Former Philadelphia Phillies general manager Ruben Amaro Jr. is homesick.
Prior to his dismissal as the Phillies general manager in September of 2015, Amaro had spent the bulk of his life in the organization. He was the Phillies bat boy from 1980-1983, spent parts of five seasons with the team as a player and was a Phillies assistant general manager from late in 1998 until the conclusion of the 2008 World Series, when he was named the successor at general manager for retiring Hall of Famer Pat Gillick.
Now, over four years since he was last employed by the organization, Amaro is hoping to return to the Phillies in some capacity.
“There’s no doubt about that,” Amaro said to Bob Brookover of The Philadelphia Inquirer. “I have had conversations with folks from the Phillies and I think they know how I feel about the organization, which will always be in my blood. I’d be lying to you if I told you I didn’t want to work in the organization in some capacity again. I would love to come back. It’s home for me. But that’s not for me to decide. If it doesn’t happen, I totally get it.”
Though the front-half of Amaro’s tenure as Phillies general manager served as a continuation of the most successful era in franchise history, the team clung onto icons from that era longer than it was beneficial for the team.
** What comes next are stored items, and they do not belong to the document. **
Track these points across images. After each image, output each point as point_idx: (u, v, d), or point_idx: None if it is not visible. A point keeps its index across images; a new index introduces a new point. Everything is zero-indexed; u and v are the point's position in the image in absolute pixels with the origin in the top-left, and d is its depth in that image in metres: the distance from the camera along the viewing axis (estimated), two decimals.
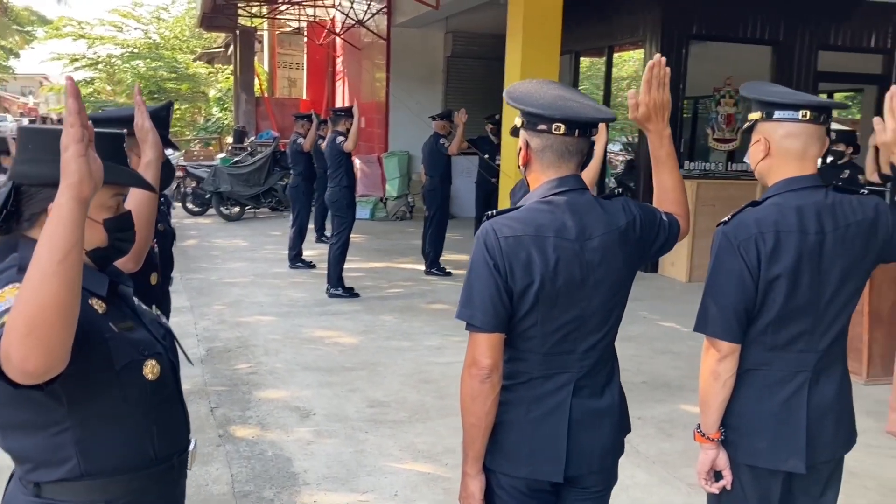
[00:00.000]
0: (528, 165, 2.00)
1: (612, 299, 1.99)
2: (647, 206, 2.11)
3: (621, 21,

They fell behind other organizations on analytics, a hole they are still trying to climb out of. The Phillies failed to identify and develop talent during the Amaro era, something that was at the forefront of the 2007-2011 run.
Amaro wasn’t the only decision-maker in the Phillies organization during his nearly seven years as the team’s general manager. But he was the face of the front office, and became one of the least popular people in Philadelphia by the conclusion of his tenure.
Now 54, Amaro attempted to re-invent himself as a coach after he was let go as general manager. He was John Farrell’s first base coach in Boston in 2016 and 2017. In 2018, he served in the same role for the New York Mets under Mickey Callaway. Amaro was an advisor to Mets general manager Brodie Van Wagenen in 2019, before ultimately parting ways with the organization in August.
It’s unclear if the Phillies would have any interest in a reunion with Amaro in any form. There’s no evidence he was considered for Joe Girardi’s coaching staff, though the Phillies retained nearly all of Gabe Kapler’s staff for 2020.
It doesn’t seem impossible the Phillies would consider an advisory role for Amaro in the front office. After all, Ed Wade, who wasn’t especially popular when he was fired in October of 2015, returned to the Phillies as a special consultant and pro scout from 2011 to 2017. Then again, Wade’s tenure as general manager aged much better than Amaro’s has. Amaro also isn’t ideologically-aligned with Matt Klentak’s front office, which hasn’t stopped Charlie Manuel, Larry Bowa and Jimmy Rollins from getting advisory jobs in the front office, but they’re all franchise icons. Amaro isn’t.
If there isn’t mutual interest on the Phillies end, Amaro appears to be at a career crossroads. Most roles on coaching staffs around the league are filled, and it’s unclear if Amaro is more interested in coaching or working in a front office at this juncture. It’s been decades since Amaro spent a season where he wasn’t working for a major league franchise in some form. But it appears that reality may be facing him in 2020.